La maison mère de la rue gourmande

La maison mère de la rue gourmande

L’équipe de Bordeaux 2066 a d’ailleurs cherché à interviewer Xira, mais malheureusement il était déjà parti en vacances… pas de chance. Un des serveurs prend quand même le temps de nous livrer quelques anecdotes : on retiendra notamment que de nos Présidents ce fut un certain Nicolas S. qui eut le moins bon coup de fourchette… la faute paraît-il à une conquête amoureuse italienne qui avait décidé de le mettre au régime.

Pas de chance Jean-Pierre n'était ni là ni en face

Pas de chance Jean-Pierre n’était ni là ni en face

Jean-Pierre Xiradakis n’habite pas la rue, mais il contribue néanmoins grandement à son animation : outre les taxis qui déversent la clientèle la plus fortunée directement sur sa terrasse, notre homme fort du pâté de tête et du pâté de maisons fait venir régulièrement des bandas, organise des dégustations de produits locaux, ou encore le seul et l’unique « tue cochon » urbain de toute la France.
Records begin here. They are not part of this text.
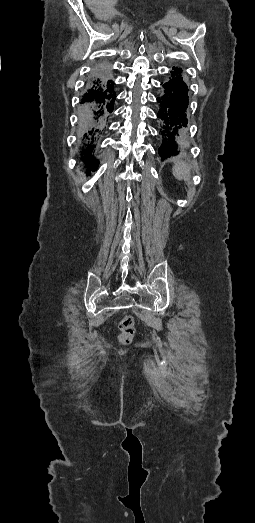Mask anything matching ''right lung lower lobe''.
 <instances>
[{"label": "right lung lower lobe", "mask_w": 255, "mask_h": 523, "mask_svg": "<svg viewBox=\"0 0 255 523\" xmlns=\"http://www.w3.org/2000/svg\"><path fill=\"white\" fill-rule=\"evenodd\" d=\"M90 105H91L92 107H97V106L99 105V100H98L97 98H92V99L90 100ZM81 108H82L83 110H86V109L88 108V105H87L86 103H83V104L81 105ZM85 148H86L87 150H90V149L92 148V144H91L90 142H87V143L85 144ZM85 167H86V166H85ZM97 167H98V166H94V167H93V166H92V167H88V166H87V169H90V170H93V171H94V170L97 169Z\"/></svg>", "instance_id": "obj_1"}]
</instances>
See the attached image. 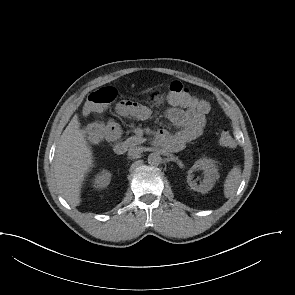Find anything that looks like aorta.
I'll list each match as a JSON object with an SVG mask.
<instances>
[{
	"instance_id": "aorta-1",
	"label": "aorta",
	"mask_w": 295,
	"mask_h": 295,
	"mask_svg": "<svg viewBox=\"0 0 295 295\" xmlns=\"http://www.w3.org/2000/svg\"><path fill=\"white\" fill-rule=\"evenodd\" d=\"M148 163L152 166H158L162 162V157L160 156L159 153L153 152L150 153L148 156Z\"/></svg>"
}]
</instances>
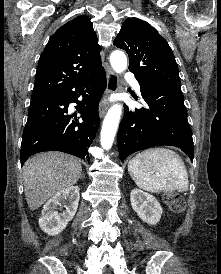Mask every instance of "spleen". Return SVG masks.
<instances>
[{"mask_svg": "<svg viewBox=\"0 0 221 274\" xmlns=\"http://www.w3.org/2000/svg\"><path fill=\"white\" fill-rule=\"evenodd\" d=\"M128 172L139 188L151 193L185 192L189 187L183 160L166 148H150L138 153L129 161Z\"/></svg>", "mask_w": 221, "mask_h": 274, "instance_id": "3e777b00", "label": "spleen"}]
</instances>
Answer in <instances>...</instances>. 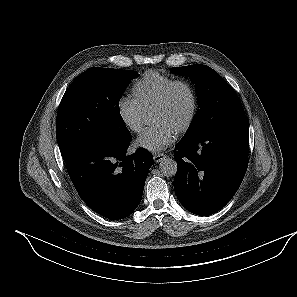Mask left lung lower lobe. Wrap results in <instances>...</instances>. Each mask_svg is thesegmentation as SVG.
I'll return each mask as SVG.
<instances>
[{
  "label": "left lung lower lobe",
  "mask_w": 297,
  "mask_h": 297,
  "mask_svg": "<svg viewBox=\"0 0 297 297\" xmlns=\"http://www.w3.org/2000/svg\"><path fill=\"white\" fill-rule=\"evenodd\" d=\"M249 120L245 114L182 138L175 146L174 189L190 212L206 216L223 208L248 166Z\"/></svg>",
  "instance_id": "1"
}]
</instances>
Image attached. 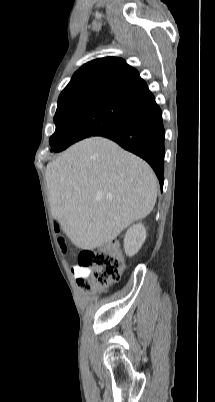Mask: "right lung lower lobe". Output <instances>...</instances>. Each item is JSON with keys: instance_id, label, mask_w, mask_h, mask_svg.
Segmentation results:
<instances>
[{"instance_id": "98d812e1", "label": "right lung lower lobe", "mask_w": 215, "mask_h": 402, "mask_svg": "<svg viewBox=\"0 0 215 402\" xmlns=\"http://www.w3.org/2000/svg\"><path fill=\"white\" fill-rule=\"evenodd\" d=\"M102 136L147 161L155 171L162 189L165 131L162 112L155 98L143 104L140 110L117 130Z\"/></svg>"}]
</instances>
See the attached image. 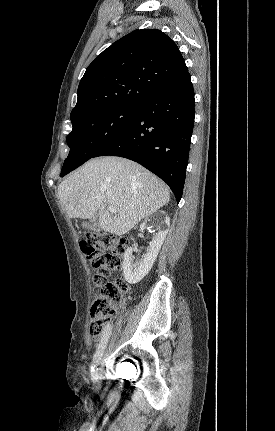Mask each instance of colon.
I'll return each instance as SVG.
<instances>
[{
    "mask_svg": "<svg viewBox=\"0 0 275 431\" xmlns=\"http://www.w3.org/2000/svg\"><path fill=\"white\" fill-rule=\"evenodd\" d=\"M80 248L92 264L95 284L101 288L91 307L89 332L95 338L117 315L122 296L128 288L121 279L108 281L121 266L127 241L108 233H90L80 242Z\"/></svg>",
    "mask_w": 275,
    "mask_h": 431,
    "instance_id": "colon-1",
    "label": "colon"
}]
</instances>
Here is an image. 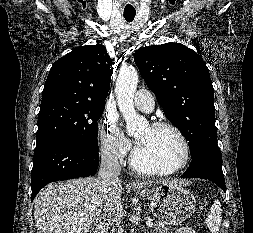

L’occasion selon P., une habitante de la rue, de « côtoyer la crème du cours de l’Intendance qui vient s’encanailler à St Michel, le regard haut et un ballon de rouge à la main ».   La rue Porte de la Monnaie, enclave à fric en plein quartier encore populaire, est un peu un OVNI sociologique.

Le menu "ouvrier"

Le menu « ouvrier »

On est ici dans le Bordeaux de carte postale, propret et aux belles façades blondes, alors que les rues adjacentes bourgeonnent encore souvent d’immeubles noircis et parfois plus ou moins abandonnés.

Effet Xira surement, mais effet Tourny également. La rue a été élargie en 1752 par l’intendant, qui voulait aérer ce quartier besogneux et tortueux, pour lui « offrir » un meilleur accès au port. Comme pour la différencier des autres et signaler son importance, une porte (la Porte de la Monnaie pour ceux qui ne suivraient pas) fait la transition vers le quai.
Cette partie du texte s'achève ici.